“時遠是有些急功近利了些,朕也正在磨礪他,沒說一定是他。”宋弘旼不動聲色道:“時鈞和時軒也大了。”
宋弘偲端起了茶盞。
皇兄想來懷疑他想推時安上位做傀儡,這才故意不提時安罷?
“臣弟以為,時安無論是心性還是能力,都可堪大任。”宋弘偲直截了當:“加上這次平叛有功,比起德不配位的敬王,還是他更合適些。”
宋弘旼臉色微沉。
“且臣弟看時安跟妍妍亦是青梅竹馬,天生一對。”宋弘偲不管他的臉色,自顧自道:“若是先立儲君再賜婚,豈不是雙喜臨門?”
宋弘偲話里話外替宋弘旼做主,宋弘旼自是心中不喜。
“弘偲,朕自有朕的考量。”他強忍著沒發作道:“你的意思朕知道了,你先回去見過母后,明日再議。”

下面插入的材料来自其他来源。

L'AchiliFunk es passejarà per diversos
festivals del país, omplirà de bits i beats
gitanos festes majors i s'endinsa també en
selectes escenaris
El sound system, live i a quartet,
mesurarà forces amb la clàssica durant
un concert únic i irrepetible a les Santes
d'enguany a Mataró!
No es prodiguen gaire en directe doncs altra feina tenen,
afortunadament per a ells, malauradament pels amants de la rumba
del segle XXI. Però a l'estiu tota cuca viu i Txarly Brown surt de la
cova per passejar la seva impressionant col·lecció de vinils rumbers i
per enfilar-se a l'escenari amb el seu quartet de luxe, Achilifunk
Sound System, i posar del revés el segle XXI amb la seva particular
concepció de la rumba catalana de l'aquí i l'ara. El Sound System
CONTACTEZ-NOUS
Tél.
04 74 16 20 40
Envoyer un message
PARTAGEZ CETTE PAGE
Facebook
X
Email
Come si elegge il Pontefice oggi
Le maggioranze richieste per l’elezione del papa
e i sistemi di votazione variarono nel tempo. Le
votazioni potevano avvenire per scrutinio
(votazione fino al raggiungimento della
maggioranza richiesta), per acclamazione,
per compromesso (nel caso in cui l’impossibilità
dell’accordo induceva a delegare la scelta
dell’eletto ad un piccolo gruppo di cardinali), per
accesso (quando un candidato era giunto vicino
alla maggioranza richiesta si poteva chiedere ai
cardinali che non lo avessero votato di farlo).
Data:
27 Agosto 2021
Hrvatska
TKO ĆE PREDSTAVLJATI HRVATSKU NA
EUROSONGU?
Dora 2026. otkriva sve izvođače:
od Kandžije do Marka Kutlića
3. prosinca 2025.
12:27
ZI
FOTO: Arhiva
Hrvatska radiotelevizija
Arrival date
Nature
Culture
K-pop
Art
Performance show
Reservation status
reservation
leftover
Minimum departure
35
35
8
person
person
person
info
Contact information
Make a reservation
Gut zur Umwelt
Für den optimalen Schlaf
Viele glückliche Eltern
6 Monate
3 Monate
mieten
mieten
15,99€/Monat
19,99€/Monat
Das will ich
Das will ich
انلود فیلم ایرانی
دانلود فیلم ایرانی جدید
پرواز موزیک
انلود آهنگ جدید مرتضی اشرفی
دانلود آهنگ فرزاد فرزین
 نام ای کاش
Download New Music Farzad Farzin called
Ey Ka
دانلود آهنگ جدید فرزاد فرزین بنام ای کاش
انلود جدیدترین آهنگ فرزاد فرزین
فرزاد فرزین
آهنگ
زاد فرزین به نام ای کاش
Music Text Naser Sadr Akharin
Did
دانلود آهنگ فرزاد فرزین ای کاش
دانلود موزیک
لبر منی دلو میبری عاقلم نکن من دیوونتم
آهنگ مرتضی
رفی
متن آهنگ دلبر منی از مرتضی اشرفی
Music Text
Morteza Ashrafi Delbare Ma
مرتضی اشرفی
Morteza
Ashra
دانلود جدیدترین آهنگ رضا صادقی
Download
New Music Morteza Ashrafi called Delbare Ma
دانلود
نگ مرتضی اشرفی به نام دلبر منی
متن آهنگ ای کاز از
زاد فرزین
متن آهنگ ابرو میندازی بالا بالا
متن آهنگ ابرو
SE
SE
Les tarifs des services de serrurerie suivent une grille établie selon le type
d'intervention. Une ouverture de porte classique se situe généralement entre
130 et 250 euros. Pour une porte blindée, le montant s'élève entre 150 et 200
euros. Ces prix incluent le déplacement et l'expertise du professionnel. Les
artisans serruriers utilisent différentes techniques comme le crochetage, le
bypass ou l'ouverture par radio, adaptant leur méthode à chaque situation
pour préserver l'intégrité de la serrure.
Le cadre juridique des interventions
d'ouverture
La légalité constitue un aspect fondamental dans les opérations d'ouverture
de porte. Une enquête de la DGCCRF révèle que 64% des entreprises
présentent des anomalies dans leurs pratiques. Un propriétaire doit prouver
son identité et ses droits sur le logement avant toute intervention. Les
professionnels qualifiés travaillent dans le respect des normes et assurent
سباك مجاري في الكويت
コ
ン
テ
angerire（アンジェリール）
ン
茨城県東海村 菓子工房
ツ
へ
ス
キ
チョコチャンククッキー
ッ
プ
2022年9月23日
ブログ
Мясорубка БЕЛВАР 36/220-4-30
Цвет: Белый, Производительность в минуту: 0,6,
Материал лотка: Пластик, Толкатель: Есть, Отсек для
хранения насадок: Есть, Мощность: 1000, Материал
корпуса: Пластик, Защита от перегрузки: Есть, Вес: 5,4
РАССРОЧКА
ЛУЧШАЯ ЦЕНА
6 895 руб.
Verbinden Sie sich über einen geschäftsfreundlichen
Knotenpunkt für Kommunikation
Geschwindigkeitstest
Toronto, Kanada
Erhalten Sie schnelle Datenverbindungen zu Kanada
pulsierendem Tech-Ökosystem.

宋弘偲把玩著手上的香囊,有陣陣淡雅的香味傳來,甚是好聞。“若臣弟非要皇兄答應呢?”
“弘偲!”宋弘旼臉色變得極為難看。
同時他心裡升起了陣陣不安,這香囊雖不是他送給宋弘偲的,可這香料確是沒錯。
宋弘偲終於起身。
然而還沒等宋弘旼鬆口氣,宋弘偲忽然解下身上的香囊,放到鼻子底下嗅了嗅。
“記得小時候,臣弟聞著著香氣,便如同母后、皇兄、皇姐在我身邊一樣,哪怕遠在萬里之外我也不孤獨。”宋弘偲說著,把香囊合攏在掌中。“我從不後悔離京征戰,我也真心希望皇兄江山永固——”
當他再攤開手掌時,不僅手中的香囊已經被捏成了碎片,香料也四分五裂。
“這香料,以後皇兄不必再送了。”
說完,他也不管宋弘旼一陣青一陣白的臉色,把手中的碎片隨手丟下,便拂袖離去。
***
宋時琛被五花大綁的帶到御書房時,已經過了子時。
他渾身狼狽,眼中卻滿是嘲諷,絲毫沒有認罪的意思。
“孽子!”宋弘旼本就因宋弘偲的行為心中不痛快,見宋時琛竟毫無悔改之意,氣得摔了手邊的茶盞。
這場景似曾相識,宋時琛已經有些麻木,甚至任由瓷片混著茶水濺到他身上。
“父皇不必生氣,兒臣認罪。”宋時琛甚至輕笑一聲:“要殺要剮,父皇隨意。”
他這幅無所謂的模樣,更是激怒了宋弘旼。
“你這是什麼態度?”宋弘旼怒道:“還是朕冤枉你不成?”
宋時琛笑了笑:“兒臣意圖謀反被抓了現行,當然不冤枉。兒臣罪有應得。”
“宋時琛!”宋弘旼最恨他現在一心求死的模樣,手一揮把御案上的奏摺掀翻在地上。“你自幼時朕便對你精心栽培,你一而再辜負朕的心血。朕寬恕過你一次,你竟這樣變本加厲的回報朕?”